→ **SOURCE MATERIAL**

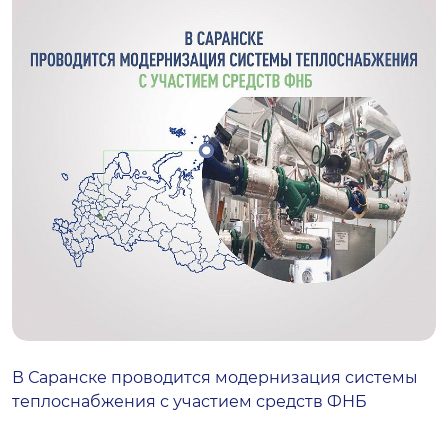
В Саранске проводится модернизация системы
теплоснабжения с участием средств ФНБ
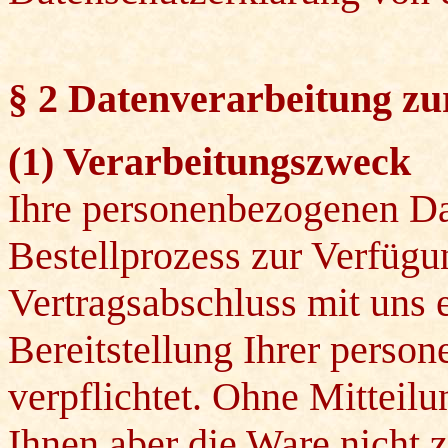
§ 2 Datenverarbeitung zu
(1) Verarbeitungszweck
Ihre personenbezogenen Da
Bestellprozess zur Verfügun
Vertragsabschluss mit uns e
Bereitstellung Ihrer perso
verpflichtet. Ohne Mitteilu
Ihnen aber die Ware nicht 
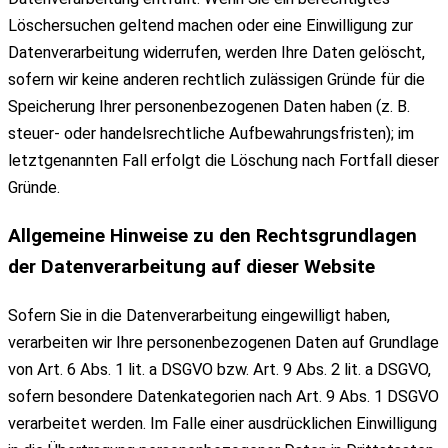
Löschersuchen geltend machen oder eine Einwilligung zur
Datenverarbeitung widerrufen, werden Ihre Daten gelöscht,
sofern wir keine anderen rechtlich zulässigen Gründe für die
Speicherung Ihrer personenbezogenen Daten haben (z. B.
steuer- oder handelsrechtliche Aufbewahrungsfristen); im
letztgenannten Fall erfolgt die Löschung nach Fortfall dieser
Gründe.
Allgemeine Hinweise zu den Rechtsgrundlagen
der Datenverarbeitung auf dieser Website
Sofern Sie in die Datenverarbeitung eingewilligt haben,
verarbeiten wir Ihre personenbezogenen Daten auf Grundlage
von Art. 6 Abs. 1 lit. a DSGVO bzw. Art. 9 Abs. 2 lit. a DSGVO,
sofern besondere Datenkategorien nach Art. 9 Abs. 1 DSGVO
verarbeitet werden. Im Falle einer ausdrücklichen Einwilligung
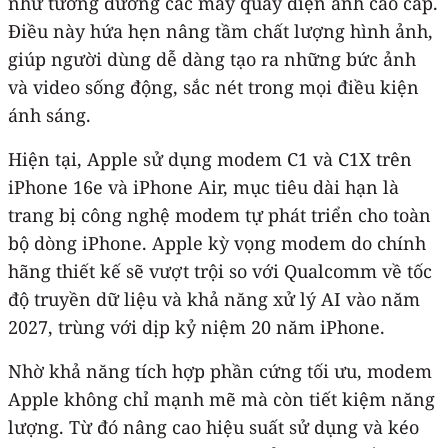
như tương đương các máy quay điện ảnh cao cấp.
Điều này hứa hẹn nâng tầm chất lượng hình ảnh,
giúp người dùng dễ dàng tạo ra những bức ảnh
và video sống động, sắc nét trong mọi điều kiện
ánh sáng.
Hiện tại, Apple sử dụng modem C1 và C1X trên
iPhone 16e và iPhone Air, mục tiêu dài hạn là
trang bị công nghệ modem tự phát triển cho toàn
bộ dòng ‌iPhone‌. Apple kỳ vọng modem do chính
hãng thiết kế sẽ vượt trội so với Qualcomm về tốc
độ truyền dữ liệu và khả năng xử lý AI vào năm
2027, trùng với dịp kỷ niệm 20 năm iPhone.
Nhờ khả năng tích hợp phần cứng tối ưu, modem
Apple không chỉ mạnh mẽ mà còn tiết kiệm năng
lượng. Từ đó nâng cao hiệu suất sử dụng và kéo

→ **WHAT THE TASK REQUIRES**
All of the material above goes into the copy exactly as is; the pictures do not.

→ **ANSWER TO THE PROBLEM**
В Саранске проводится модернизация системы
теплоснабжения с участием средств ФНБ
§ 2 Datenverarbeitung zu
(1) Verarbeitungszweck
Ihre personenbezogenen Da
Bestellprozess zur Verfügun
Vertragsabschluss mit uns e
Bereitstellung Ihrer perso
verpflichtet. Ohne Mitteilu
Ihnen aber die Ware nicht 
Löschersuchen geltend machen oder eine Einwilligung zur
Datenverarbeitung widerrufen, werden Ihre Daten gelöscht,
sofern wir keine anderen rechtlich zulässigen Gründe für die
Speicherung Ihrer personenbezogenen Daten haben (z. B.
steuer- oder handelsrechtliche Aufbewahrungsfristen); im
letztgenannten Fall erfolgt die Löschung nach Fortfall dieser
Gründe.
Allgemeine Hinweise zu den Rechtsgrundlagen
der Datenverarbeitung auf dieser Website
Sofern Sie in die Datenverarbeitung eingewilligt haben,
verarbeiten wir Ihre personenbezogenen Daten auf Grundlage
von Art. 6 Abs. 1 lit. a DSGVO bzw. Art. 9 Abs. 2 lit. a DSGVO,
sofern besondere Datenkategorien nach Art. 9 Abs. 1 DSGVO
verarbeitet werden. Im Falle einer ausdrücklichen Einwilligung
như tương đương các máy quay điện ảnh cao cấp.
Điều này hứa hẹn nâng tầm chất lượng hình ảnh,
giúp người dùng dễ dàng tạo ra những bức ảnh
và video sống động, sắc nét trong mọi điều kiện
ánh sáng.
Hiện tại, Apple sử dụng modem C1 và C1X trên
iPhone 16e và iPhone Air, mục tiêu dài hạn là
trang bị công nghệ modem tự phát triển cho toàn
bộ dòng ‌iPhone‌. Apple kỳ vọng modem do chính
hãng thiết kế sẽ vượt trội so với Qualcomm về tốc
độ truyền dữ liệu và khả năng xử lý AI vào năm
2027, trùng với dịp kỷ niệm 20 năm iPhone.
Nhờ khả năng tích hợp phần cứng tối ưu, modem
Apple không chỉ mạnh mẽ mà còn tiết kiệm năng
lượng. Từ đó nâng cao hiệu suất sử dụng và kéo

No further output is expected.